For us as white people, when shame mixes with power, because of our white privilege, it can easily exhibit itself in racism, and especially as contempt and violence inflicted both personally and institutionally. Racist feelings and thoughts lead to racist actions, which when systematized, embody themselves in racist institutions. Knowing how shame works enables us to be aware of it and to take steps to do the double work of dismantling it internally and systemically. But it is paramount that I as a white person do not delude myself into thinking that all I have to do is work on my inner life; rather, I must in particular attune to the institutional issues at hand.                   

With this in mind, Here are some things to consider:

  1. Commit to dismantling shame in your own life by first discovering where it lies. Remember, the way we process shame in general is the bedrock of how it will emerge eventually in any way we may contribute to racism. Resist the self-condemnation that leads to the contempt we offer to others. You can begin by conducting a shame inventory, and can read more about this here.

  2. Others have provided helpful suggestions for learning about and taking action against racism, such as those provided by my friends at Arrabon, here or Coracle, here. For my white readers, commit to learning, independently, as much as you can about racism. Be in conversation with people of color about their stories, not just about abstract ideas—but not without doing your homework. Listen. Read. Pray. Repeat.

  3. Don’t let your own personal shame or sense of powerlessness in not being able to solve all the problems of racism keep you from working on one of them.
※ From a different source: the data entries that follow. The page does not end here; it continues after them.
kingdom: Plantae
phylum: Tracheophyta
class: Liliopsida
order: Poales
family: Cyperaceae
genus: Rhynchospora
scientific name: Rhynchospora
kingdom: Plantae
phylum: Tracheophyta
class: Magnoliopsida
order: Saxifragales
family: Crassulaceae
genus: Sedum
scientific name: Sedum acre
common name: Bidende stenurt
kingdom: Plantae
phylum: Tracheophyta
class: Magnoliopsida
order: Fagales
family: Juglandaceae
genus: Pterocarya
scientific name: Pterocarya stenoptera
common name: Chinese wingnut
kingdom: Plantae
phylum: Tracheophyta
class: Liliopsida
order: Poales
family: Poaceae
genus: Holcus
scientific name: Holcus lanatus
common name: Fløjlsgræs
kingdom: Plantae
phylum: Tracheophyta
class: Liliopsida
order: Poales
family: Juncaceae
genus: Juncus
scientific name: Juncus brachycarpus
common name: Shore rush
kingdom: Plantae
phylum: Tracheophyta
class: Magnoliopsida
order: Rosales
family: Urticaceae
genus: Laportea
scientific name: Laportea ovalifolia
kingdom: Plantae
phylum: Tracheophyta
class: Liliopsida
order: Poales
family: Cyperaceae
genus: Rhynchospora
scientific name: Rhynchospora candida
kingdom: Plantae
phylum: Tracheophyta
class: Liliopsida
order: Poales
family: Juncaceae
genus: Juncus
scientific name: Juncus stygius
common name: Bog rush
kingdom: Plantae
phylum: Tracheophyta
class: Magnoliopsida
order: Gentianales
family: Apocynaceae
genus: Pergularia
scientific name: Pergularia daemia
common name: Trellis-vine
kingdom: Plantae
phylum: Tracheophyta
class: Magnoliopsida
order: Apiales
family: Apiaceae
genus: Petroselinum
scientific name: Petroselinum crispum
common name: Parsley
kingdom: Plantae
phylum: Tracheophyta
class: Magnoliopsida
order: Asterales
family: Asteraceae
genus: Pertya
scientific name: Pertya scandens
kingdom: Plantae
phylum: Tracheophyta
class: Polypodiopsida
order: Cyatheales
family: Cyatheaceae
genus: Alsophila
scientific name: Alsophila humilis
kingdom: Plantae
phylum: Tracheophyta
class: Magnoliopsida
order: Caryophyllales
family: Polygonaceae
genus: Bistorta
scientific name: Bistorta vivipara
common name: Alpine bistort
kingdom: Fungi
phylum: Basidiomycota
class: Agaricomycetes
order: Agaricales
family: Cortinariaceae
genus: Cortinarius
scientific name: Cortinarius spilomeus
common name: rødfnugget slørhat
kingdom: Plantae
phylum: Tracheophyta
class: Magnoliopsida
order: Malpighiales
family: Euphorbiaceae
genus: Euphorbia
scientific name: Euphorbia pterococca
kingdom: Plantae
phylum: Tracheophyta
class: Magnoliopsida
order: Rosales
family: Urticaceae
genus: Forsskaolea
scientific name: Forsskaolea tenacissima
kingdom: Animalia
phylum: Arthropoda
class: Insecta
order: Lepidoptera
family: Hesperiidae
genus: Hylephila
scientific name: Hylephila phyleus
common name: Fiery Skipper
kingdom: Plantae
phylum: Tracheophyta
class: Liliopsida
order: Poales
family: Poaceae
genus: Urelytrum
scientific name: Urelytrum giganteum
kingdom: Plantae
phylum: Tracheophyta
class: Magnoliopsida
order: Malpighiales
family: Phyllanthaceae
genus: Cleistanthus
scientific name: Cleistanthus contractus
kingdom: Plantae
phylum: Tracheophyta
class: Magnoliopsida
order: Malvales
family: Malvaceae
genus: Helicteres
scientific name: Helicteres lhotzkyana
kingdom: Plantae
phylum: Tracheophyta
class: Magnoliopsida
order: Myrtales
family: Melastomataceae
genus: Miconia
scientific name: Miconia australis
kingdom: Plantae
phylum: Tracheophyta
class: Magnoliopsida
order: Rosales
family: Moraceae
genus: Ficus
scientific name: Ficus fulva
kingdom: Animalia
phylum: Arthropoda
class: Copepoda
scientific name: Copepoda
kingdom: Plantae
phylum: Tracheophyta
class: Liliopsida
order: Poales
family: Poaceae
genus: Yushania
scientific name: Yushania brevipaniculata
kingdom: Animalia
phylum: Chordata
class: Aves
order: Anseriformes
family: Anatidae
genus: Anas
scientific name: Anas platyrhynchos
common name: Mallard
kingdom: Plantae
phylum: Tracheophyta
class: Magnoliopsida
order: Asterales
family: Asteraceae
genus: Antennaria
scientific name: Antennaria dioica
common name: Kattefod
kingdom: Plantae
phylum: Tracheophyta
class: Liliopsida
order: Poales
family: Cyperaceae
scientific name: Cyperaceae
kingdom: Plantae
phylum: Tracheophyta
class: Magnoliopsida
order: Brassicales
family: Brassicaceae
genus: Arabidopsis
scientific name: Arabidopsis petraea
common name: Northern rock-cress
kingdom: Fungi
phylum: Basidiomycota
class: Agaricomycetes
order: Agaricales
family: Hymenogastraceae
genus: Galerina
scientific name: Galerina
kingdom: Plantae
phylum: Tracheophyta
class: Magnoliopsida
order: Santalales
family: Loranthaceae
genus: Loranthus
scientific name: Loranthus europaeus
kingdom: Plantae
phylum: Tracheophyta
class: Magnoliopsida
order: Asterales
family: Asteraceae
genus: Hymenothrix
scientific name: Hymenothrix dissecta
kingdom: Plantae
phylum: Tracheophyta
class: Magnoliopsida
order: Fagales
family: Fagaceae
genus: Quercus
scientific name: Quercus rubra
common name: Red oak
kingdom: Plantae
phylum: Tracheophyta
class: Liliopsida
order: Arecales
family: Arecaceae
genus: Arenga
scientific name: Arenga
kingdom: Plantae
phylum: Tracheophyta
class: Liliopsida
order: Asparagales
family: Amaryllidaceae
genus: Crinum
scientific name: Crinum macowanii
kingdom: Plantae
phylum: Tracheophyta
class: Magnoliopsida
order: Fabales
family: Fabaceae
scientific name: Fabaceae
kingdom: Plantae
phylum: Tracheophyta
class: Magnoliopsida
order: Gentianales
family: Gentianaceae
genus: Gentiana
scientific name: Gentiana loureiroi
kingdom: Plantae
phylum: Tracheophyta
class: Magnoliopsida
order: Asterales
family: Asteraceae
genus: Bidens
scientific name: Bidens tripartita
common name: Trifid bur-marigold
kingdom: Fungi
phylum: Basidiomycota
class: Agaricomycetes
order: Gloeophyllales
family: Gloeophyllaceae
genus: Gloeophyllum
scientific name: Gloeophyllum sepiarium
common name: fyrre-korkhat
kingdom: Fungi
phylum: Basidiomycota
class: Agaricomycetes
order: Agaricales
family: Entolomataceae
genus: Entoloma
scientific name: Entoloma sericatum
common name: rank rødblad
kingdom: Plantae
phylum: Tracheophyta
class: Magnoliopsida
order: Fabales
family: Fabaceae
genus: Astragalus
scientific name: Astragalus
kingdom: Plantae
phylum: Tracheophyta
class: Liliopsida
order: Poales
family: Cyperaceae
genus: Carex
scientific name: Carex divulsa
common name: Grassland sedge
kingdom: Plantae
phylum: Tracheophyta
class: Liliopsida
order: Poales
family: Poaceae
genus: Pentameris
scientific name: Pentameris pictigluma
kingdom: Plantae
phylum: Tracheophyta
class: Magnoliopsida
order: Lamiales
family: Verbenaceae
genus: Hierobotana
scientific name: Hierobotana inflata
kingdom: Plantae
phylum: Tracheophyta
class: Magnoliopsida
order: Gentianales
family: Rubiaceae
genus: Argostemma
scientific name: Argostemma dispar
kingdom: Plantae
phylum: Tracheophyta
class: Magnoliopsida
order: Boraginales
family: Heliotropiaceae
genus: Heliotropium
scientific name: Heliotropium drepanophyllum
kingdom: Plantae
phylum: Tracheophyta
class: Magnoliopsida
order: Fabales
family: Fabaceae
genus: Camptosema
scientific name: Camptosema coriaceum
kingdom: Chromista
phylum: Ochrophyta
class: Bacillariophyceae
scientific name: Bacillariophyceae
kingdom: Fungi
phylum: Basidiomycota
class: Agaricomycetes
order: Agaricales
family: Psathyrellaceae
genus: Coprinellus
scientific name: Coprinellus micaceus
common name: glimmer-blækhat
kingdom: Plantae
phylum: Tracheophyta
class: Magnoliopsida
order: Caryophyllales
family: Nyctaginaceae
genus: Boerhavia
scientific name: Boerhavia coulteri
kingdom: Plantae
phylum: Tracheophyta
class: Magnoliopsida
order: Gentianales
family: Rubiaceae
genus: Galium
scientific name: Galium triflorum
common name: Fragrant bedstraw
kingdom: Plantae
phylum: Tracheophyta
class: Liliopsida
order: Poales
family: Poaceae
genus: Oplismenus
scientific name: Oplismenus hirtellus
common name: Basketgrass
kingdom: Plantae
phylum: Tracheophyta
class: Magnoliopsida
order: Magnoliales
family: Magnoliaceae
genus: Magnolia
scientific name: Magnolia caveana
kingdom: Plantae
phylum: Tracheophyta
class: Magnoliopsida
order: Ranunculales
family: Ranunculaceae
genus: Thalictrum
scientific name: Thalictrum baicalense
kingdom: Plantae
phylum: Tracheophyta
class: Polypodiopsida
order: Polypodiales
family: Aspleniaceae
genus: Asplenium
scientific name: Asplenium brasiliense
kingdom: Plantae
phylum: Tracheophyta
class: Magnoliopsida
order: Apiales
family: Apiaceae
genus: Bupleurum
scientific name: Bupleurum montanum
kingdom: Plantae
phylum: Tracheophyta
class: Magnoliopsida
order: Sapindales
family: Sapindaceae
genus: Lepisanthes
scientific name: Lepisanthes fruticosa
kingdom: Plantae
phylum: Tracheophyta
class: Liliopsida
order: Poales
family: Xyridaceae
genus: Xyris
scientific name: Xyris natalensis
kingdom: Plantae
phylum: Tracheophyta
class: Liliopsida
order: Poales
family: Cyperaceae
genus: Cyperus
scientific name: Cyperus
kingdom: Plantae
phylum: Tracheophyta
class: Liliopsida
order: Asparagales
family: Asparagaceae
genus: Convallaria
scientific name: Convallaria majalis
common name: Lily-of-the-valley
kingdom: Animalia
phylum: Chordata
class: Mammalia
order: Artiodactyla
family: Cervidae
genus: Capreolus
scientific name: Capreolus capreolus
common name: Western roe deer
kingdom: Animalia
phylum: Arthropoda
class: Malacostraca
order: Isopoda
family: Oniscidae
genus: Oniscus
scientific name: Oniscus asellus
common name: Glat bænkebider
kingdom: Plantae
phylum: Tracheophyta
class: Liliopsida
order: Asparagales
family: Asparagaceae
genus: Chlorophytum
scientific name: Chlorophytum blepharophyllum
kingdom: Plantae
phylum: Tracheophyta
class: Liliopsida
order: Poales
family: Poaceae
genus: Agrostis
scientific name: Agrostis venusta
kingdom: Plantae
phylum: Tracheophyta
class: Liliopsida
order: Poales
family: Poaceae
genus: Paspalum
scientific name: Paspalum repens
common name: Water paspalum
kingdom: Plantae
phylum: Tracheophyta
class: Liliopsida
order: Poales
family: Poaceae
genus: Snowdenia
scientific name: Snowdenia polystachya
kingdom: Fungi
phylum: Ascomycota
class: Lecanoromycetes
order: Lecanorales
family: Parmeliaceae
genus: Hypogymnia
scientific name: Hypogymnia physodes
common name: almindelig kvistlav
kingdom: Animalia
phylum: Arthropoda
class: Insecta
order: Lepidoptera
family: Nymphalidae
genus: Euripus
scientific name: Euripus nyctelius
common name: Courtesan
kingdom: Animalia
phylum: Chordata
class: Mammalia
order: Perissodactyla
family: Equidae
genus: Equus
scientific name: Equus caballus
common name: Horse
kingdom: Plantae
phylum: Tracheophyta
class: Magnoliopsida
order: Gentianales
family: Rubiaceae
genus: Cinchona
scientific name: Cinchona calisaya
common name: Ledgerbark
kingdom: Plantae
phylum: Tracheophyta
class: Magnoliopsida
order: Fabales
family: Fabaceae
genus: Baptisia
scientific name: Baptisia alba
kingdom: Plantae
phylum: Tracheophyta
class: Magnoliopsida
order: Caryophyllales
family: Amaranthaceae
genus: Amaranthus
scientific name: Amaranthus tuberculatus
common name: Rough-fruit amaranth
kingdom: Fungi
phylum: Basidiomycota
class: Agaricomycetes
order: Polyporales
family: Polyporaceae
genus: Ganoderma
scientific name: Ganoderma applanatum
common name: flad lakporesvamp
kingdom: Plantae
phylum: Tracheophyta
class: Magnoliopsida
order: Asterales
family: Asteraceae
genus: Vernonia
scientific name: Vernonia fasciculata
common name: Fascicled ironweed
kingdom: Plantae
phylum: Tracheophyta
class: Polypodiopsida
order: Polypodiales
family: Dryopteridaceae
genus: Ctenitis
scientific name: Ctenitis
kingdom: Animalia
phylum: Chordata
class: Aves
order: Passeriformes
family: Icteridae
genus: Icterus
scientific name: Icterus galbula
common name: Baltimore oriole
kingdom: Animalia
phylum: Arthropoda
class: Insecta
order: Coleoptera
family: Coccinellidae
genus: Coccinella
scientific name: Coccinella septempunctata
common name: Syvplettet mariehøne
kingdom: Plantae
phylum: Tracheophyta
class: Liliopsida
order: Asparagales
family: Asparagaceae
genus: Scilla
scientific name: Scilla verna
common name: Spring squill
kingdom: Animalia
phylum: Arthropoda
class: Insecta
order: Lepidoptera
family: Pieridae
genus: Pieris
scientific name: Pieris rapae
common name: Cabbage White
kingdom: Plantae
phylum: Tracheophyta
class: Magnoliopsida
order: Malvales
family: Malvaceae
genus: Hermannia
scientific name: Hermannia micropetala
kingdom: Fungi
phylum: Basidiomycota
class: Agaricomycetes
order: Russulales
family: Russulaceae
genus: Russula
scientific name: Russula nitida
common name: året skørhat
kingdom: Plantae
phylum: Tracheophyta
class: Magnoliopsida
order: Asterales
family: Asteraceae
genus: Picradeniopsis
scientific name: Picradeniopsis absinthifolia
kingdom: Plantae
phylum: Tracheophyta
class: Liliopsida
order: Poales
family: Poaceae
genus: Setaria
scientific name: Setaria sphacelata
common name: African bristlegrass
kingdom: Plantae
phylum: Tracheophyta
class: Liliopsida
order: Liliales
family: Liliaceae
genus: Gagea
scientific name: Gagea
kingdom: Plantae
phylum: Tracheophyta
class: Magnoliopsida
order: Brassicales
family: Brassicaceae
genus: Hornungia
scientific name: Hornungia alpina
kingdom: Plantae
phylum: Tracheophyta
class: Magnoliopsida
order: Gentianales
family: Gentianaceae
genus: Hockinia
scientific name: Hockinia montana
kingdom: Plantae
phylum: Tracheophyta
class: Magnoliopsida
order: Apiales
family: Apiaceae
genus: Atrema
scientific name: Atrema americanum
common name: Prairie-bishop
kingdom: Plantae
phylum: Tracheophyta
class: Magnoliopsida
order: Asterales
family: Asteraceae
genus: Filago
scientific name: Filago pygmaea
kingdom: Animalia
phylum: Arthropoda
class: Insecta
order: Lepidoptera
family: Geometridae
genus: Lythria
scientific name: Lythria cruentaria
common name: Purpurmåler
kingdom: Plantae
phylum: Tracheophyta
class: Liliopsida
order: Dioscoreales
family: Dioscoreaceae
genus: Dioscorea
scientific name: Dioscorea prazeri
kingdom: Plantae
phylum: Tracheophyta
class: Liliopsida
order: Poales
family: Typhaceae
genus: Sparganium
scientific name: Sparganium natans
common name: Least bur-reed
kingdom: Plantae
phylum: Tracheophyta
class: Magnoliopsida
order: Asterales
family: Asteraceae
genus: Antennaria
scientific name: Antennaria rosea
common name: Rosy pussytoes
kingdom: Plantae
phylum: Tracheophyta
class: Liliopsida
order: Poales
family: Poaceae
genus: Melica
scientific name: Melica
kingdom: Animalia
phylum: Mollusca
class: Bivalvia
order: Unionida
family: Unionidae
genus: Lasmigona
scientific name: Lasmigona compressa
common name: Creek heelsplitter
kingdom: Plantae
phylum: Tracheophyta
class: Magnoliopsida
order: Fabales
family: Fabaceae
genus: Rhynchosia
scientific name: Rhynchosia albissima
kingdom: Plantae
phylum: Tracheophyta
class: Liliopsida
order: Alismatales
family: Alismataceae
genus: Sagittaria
  4. Commit to speaking with others about the topic of racism when it arises. Focus on what you feel—your emotional responses—as you talk about what you think. Commit to initiating conversations “with,” seeking to hear what others’ experiences are; as much as you can, refrain from talking “about.” This will help prevent shame from drawing you into your left brain’s mode of action, one that can be more condemning and contemptuous. Rather, it enables you to remain more in your right brain’s mode of activity, which not only guards against contempt, but frees you to fully engage with others in the contexts of your stories and energizes you to think and act creatively and courageously to dismantle racism institutionally.

    I have seen this in action in the group work we do in our practice. As members speak about “the protests”, “Black Lives Matter,” or “racism” the very felt tone of interaction in the room becomes more palpably tense. When they shift to speaking of their own personal experience and emotional responses with each other, their very physical as well as emotional postures toward one another softens, empathy grows, and transformation toward a different way to live institutionally is enhanced.

  5. Where shame emerges for you regarding this topic, be sure you have someone with whom you can speak about it. But remember, God is not interested in groveling. He is interested in confident repentance for the purpose of new creation.

The disease is real; but so is the virus. Although these reflections don’t solve the problem of shame or racism, hopefully they will help us more effectively join Jesus in what he is already doing, inviting us to a table for a long and deep conversation that leads to action. A conversation of vulnerability, with others with whom we have great and beautiful difference, and in the absence of shame. And before we know it, we will find that in that long conversation, and in the actions of individual and institutional reconciliation that it energizes, not only will we hear about and tell, but we will become the very good news we could never have imagined.